The character of the gypsy woman Madame Ouspenskaya, who was portrayed by Mel Brooks' wife actress Anne Bancroft, was named after Maria Ouspenskaya, who played the character of Maleva in both The Wolf Man (1941) and Frankenstein Meets the Wolf Man (1943).
Lysette Anthony talked about her role during an interview. "I was just meant to be there, with my tits hanging out, looking ridiculously glamorous. And, no, I didn't find it offensive being that sort of sexy foil. Lucky me just to have spent a few months working with Mel, one of the comic greats of our time. Love him or hate him, he's one of the founders of what this generation finds funny now."
When Mel Brooks and the rest of the filmmakers gathered together for the first time to discuss the making of the movie, one of the early questions was should the picture be made in black-and-white, mainly because Brooks' earlier film Young Frankenstein (1974) was made in black and white in order to give the movie the feeling of the old Universal Frankenstein films. This idea was dropped mainly because, as Steve Haberman said in the audio commentary of the film on DVD, a lot of the great Dracula movies were in color, specifically the Hammer pictures starring Christopher Lee and Francis Ford Coppola's Bram Stoker's Dracula (1992).
Much of the dialogue from the original classic Dracula (1931) picture is repeated here and spoofed.
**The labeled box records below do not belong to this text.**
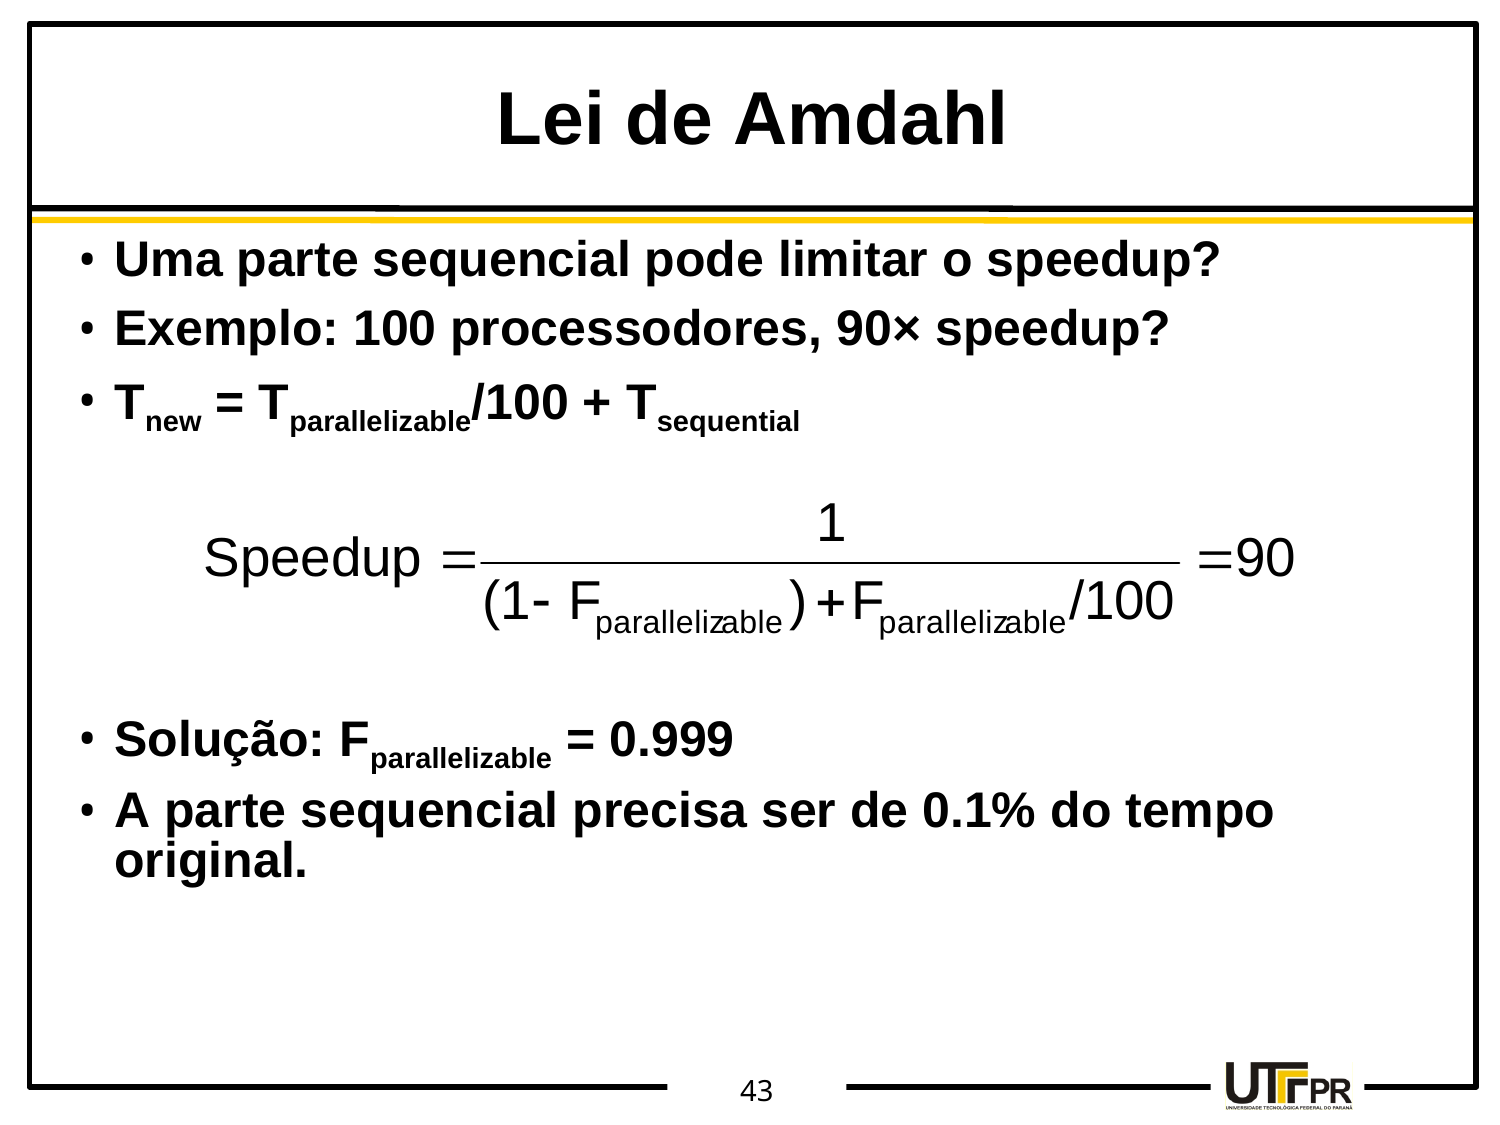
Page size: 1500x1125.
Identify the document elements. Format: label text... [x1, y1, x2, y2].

picture [1225, 1063, 1353, 1110]
chart [196, 489, 1304, 650]
list Uma parte sequencial pode limitar o speedup? Exemplo: 100 processodores, 90× speedup? Tnew = Tparallelizable/100 + Tsequential Solução: Fparallelizable = 0.999 A parte sequencial precisa ser de 0.1% do tempo original. [41, 236, 1459, 1063]
title Lei de Amdahl [29, 47, 1477, 195]
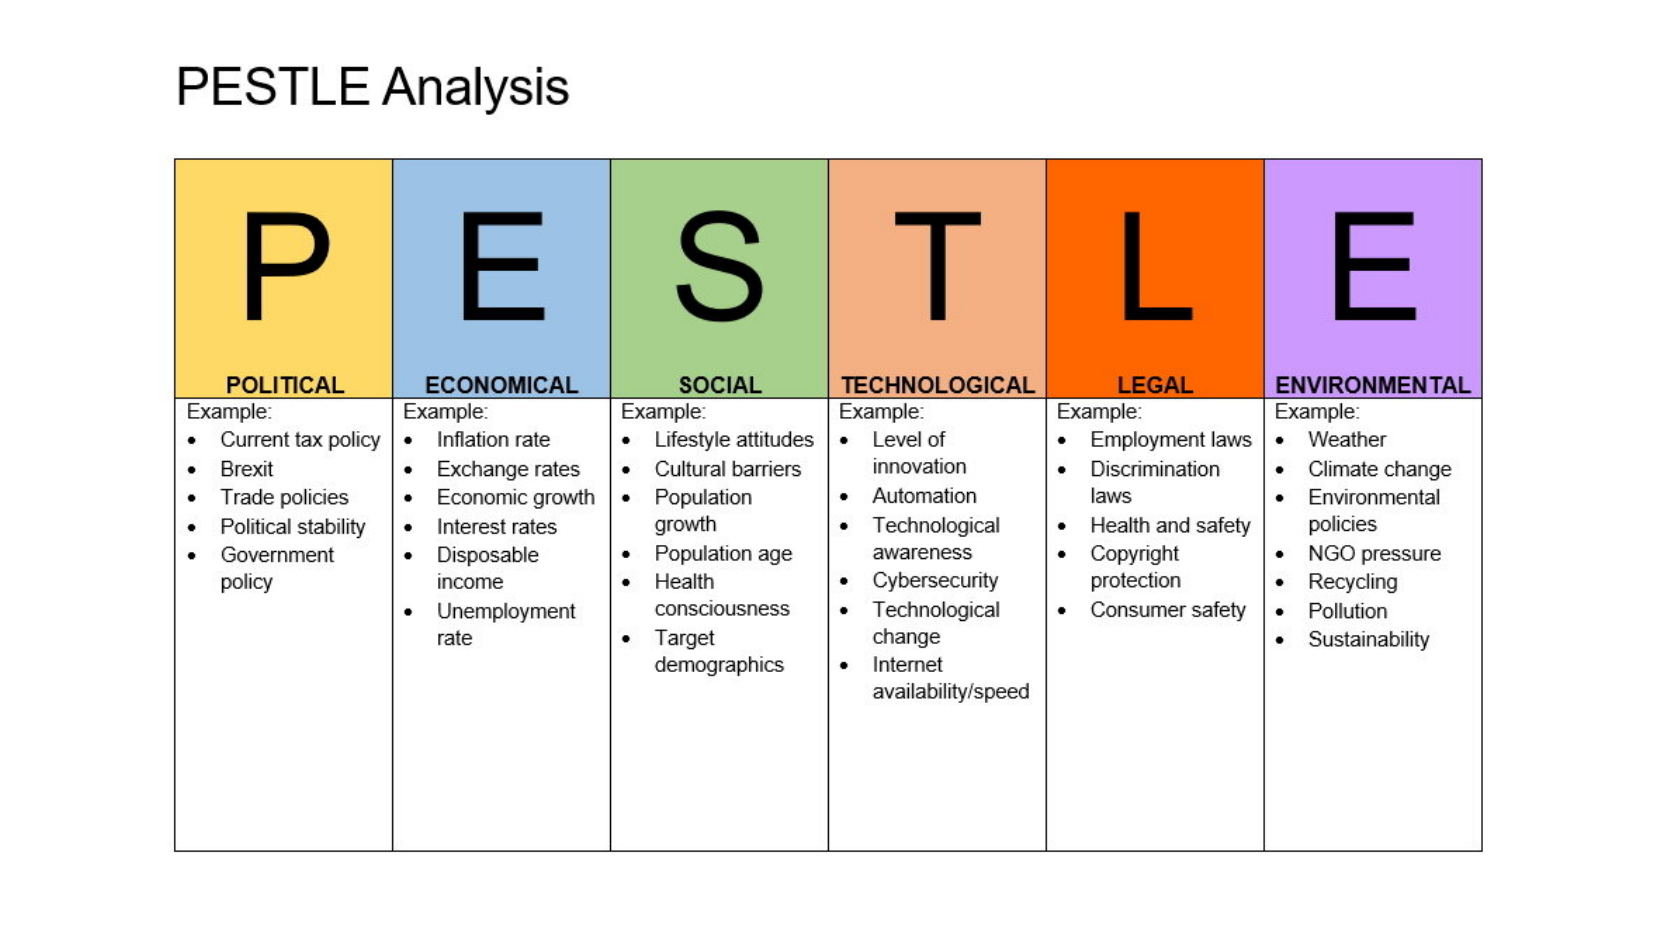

This includes the film's star Leslie Nielsen doing a spoof-impersonation of the famed Bela Lugosi.
During the staking scene, when Jonathan Harker asks if there is an alternative for driving a stake through Lucys heart, Van Helsing suggests: "We could cut off her head, stuff her mouth with garlic and tear off her ears!" This is a direct reference to the same scene from the original book. There Van Helsing actually cut off Lucy's head, filled her mouth with garlic, and drove a wooden stake through her body.